Blog: The Educated Reporter

For Career-Ready Students, the Sky’s the Limit

Kentucky Commissioner of Education Stephen Pruitt recently said his state is developing a system that “blurs the lines between career and technical education and what you might call traditional academia.”

And in Illinois, school districts like the one in Arlington Heights are “redefining our academic handbook around career pathways,” according to Lazaro Lopez, the associate superintendent of High School District 214.

The changes come after years of schools across the country emphasizing their efforts to graduate students who are “college and career ready” — with sometimes scant attention paid to the career side of that equation.

Pruitt and Lopez were part of a panel discussion, titled “Making Kids Career Ready,” at the Education Writers Association’s recent national conference in Washington, D.C.

Career Pathways

Lopez said educators in his district looked at “every single course, at how it fit within a specific pathway” as it sought to rethink its approach to preparing youths for careers.

And those that didn’t fit? Sometimes that meant “making decisions about whether those courses need to continue,” he said.

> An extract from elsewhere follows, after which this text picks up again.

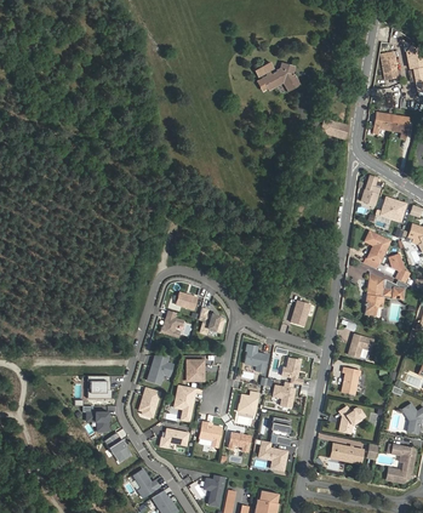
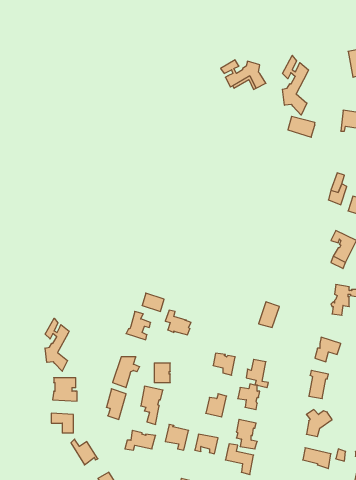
building: none -> [282,55,309,115]
building: none -> [45,318,69,371]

Lopez said the work in his district began in 2009 at Wheeling High School, located in a community with a large manufacturing base. The school worked with local manufacturers to create facilities and develop courses to support students entering fields like engineering or manufacturing, he said.

In Kentucky, Pruitt said the state invited career and technical education teachers and employers, as well as college faculty, to help develop its revamped accountability system under the federal Every Student Succeeds Act. (ESSA, bipartisan legislation signed by President Barack Obama in 2015, replaced the No Child Left Behind Act as the nation’s main federal K-12 law.)

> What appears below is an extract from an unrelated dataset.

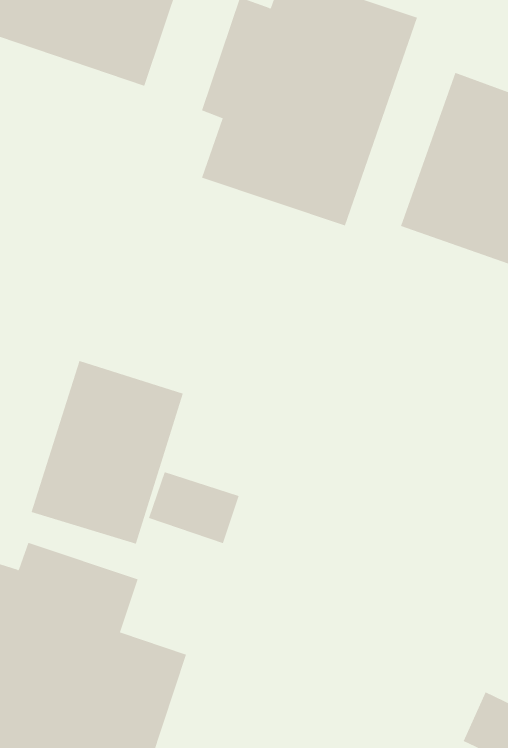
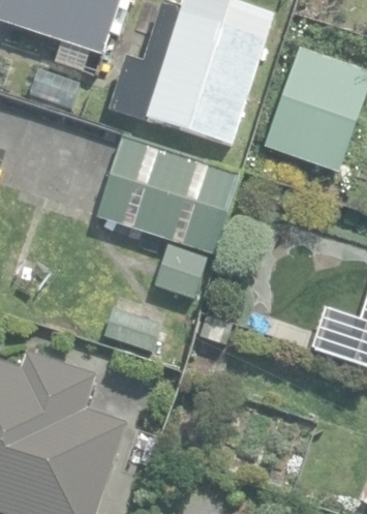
building: none -> [98,134,242,254]
building: [31,360,184,545] -> none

“We are working with our employers to let them tell us what they need in the way of workers,” Pruitt said.

Also joining the discussion at the EWA panel were Maria Ferguson, the executive director of the Center on Education Policy at George Washington University, and Duy Linh Tu, a journalism professor from Columbia University. Tu has been documenting the aspirations of high school students around the country for the past few years.

‘Building Competencies’

A new report from Ferguson’s organization, “Building Competencies for Careers” makes the case, based on analysis of U.S. Department of Labor data, that students need to develop so-called “soft skills” to be ready for the jobs of the future. These include learning to communicate effectively and developing an academic mindset — a belief by students that they can grow and succeed through effort, and that their work has value.

Other key soft skills include taking an analytical approach to problem-solving, “learning how to learn,” and working collaboratively, the report states.

The analysis focused on the Labor Department’s O*NET database, which collects information from surveys of job holders and occupational experts. It asks them to rate which characteristics are most important for hundreds of jobs, ranging from relatively low-skill occupations to those that demand greater skill and experience.

Tu talked during the panel about his experiences visiting high schools, to learn more about students’ career aspirations.

“Some were more ethnically diverse than others,” he said. “Some were richer than others. Some were poorer than others.”

He offered video excerpts from a documentary he’s working on that included comments from two students.

One student, Justin, is a budding entrepreneur who wants to bring new businesses to his hometown. The other, Robert, spoke of his love of flying and his interest in aerospace engineering. He also talked of his dream of earning an ROTC scholarship to college and of his desire to become an Army officer.

Tu said that Justin’s school included mostly upper middle class students, while an estimated 90 percent of students at Robert’s school qualified for free and reduced-price lunches, a widely used marker for poverty.

“You can see the common denominator is not wealth or race,” Tu said.

He urged education reporters to look for career stories that focus on what happens before high school.

One question put to panelists: Can a renewed emphasis on career and technical education risk channeling kids too early into narrowly defined technical fields?

Pruitt said his state emphasizes career exploration in middle school, but encourages Kentucky students to pick a solid career pathway once they reach high school.

Lopez said his district also views middle school as a time of career exploration so that “by the time they graduate high school, they are more likely to know, or at least have a better idea, about what they want to do with the rest of their life.”